To be honest, my daughter has gift for climbing. One of her most fondly held wishes is to be able to fly (fairy style). I guess her delight in scaling increasing heights is a reflection of this ambition in some small way. The climbing I have seen viewed with envy and interest by many a child, boy and girl, who secretly wish to be in a similar ascent but have been warned off by their parents too many times and are now conditioned to ‘know their limits’. This is a travesty for any child but so often accepted for a girl, as such behaviour is labelled ‘unladylike’ or otherwise unbecoming. How much more ‘becoming’ can it be for a child with athletic abilities to express them in some momentous struggle with an opposing tree or other challenge?

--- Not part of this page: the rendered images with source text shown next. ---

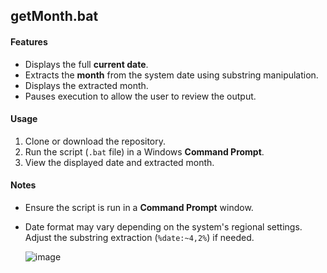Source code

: ## getMonth.bat

#### Features
- Displays the full **current date**.
- Extracts the **month** from the system date using substring manipulation.
- Displays the extracted month.
- Pauses execution to allow the user to review the output.

#### Usage
1. Clone or download the repository.
2. Run the script (`.bat` file) in a Windows **Command Prompt**.
3. View the displayed date and extracted month.

#### Notes
- Ensure the script is run in a **Command Prompt** window.
- Date format may vary depending on the system's regional settings. Adjust the substring extraction (`%date:~4,2%`) if needed.

  ![image](https://github.com/user-attachments/assets/063db5e8-d02b-4cf0-9ee9-df2c6cb52baa)

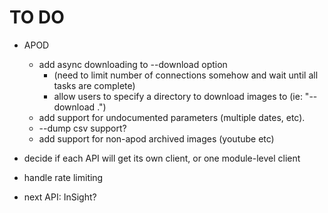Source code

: # TO DO

- APOD
    - add async downloading to --download option
        - (need to limit number of connections somehow and wait until all tasks are complete)
        - allow users to specify a directory to download images to (ie: "--download .")
    - add support for undocumented parameters (multiple dates, etc).
    - --dump csv support?
    - add support for non-apod archived images (youtube etc)

- decide if each API will get its own client, or one module-level client

- handle rate limiting

- next API: InSight?
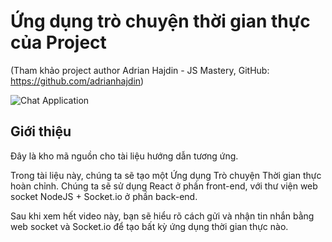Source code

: # Ứng dụng trò chuyện thời gian thực của Project 
(Tham khảo project author Adrian Hajdin - JS Mastery, GitHub: https://github.com/adrianhajdin)

![Chat Application](https://i.ytimg.com/vi/ZwFA3YMfkoc/maxresdefault.jpg)

## Giới thiệu
Đây là kho mã nguồn cho tài liệu hướng dẫn tương ứng.

Trong tài liệu này, chúng ta sẽ tạo một Ứng dụng Trò chuyện Thời gian thực hoàn chỉnh. Chúng ta sẽ sử dụng React ở phần front-end, với thư viện web socket NodeJS + Socket.io ở phần back-end.

Sau khi xem hết video này, bạn sẽ hiểu rõ cách gửi và nhận tin nhắn bằng web socket và Socket.io để tạo bất kỳ ứng dụng thời gian thực nào.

It is the very essence of childhood to be exploring and learning your own capabilities and talents. To intrude at such a point is to prematurely handicap a child, even before the onslaught of modern society begins in earnest. There will be enough people telling your child how to behave and whom to be as they get older, particularly for a girl. So why join the rush to limit your child, especially your daughter, when what she needs is to be free to know herself and to be confident to express herself and stand against those who would seek to place their views upon her? We have all been in situations, at work and even more sadly in relationships, where someone seeks to impose their worldview and just expects you to comply. It is here where the greatest gift you can offer your daughter is to support her character and the development of her inner strength and the knowledge of her own potential.

As a father my job is not to mould, to shape or to develop my daughter. It is to support her own growth and development. It is a journey I am fortunate to be an invited witness to but ultimately it is a journey for her alone. I will not always be around to offer protection or guidance so must help her develop her own coping strategies and strength of character. It is this which will allow her to truly experience all the world has to offer, and to not be afraid to be herself or accept a role she does not believe is worthy of her talents and personality.

Being a father to daughter is a gift, an honour, a responsibility and a constant pleasure. Who could ask for anything more?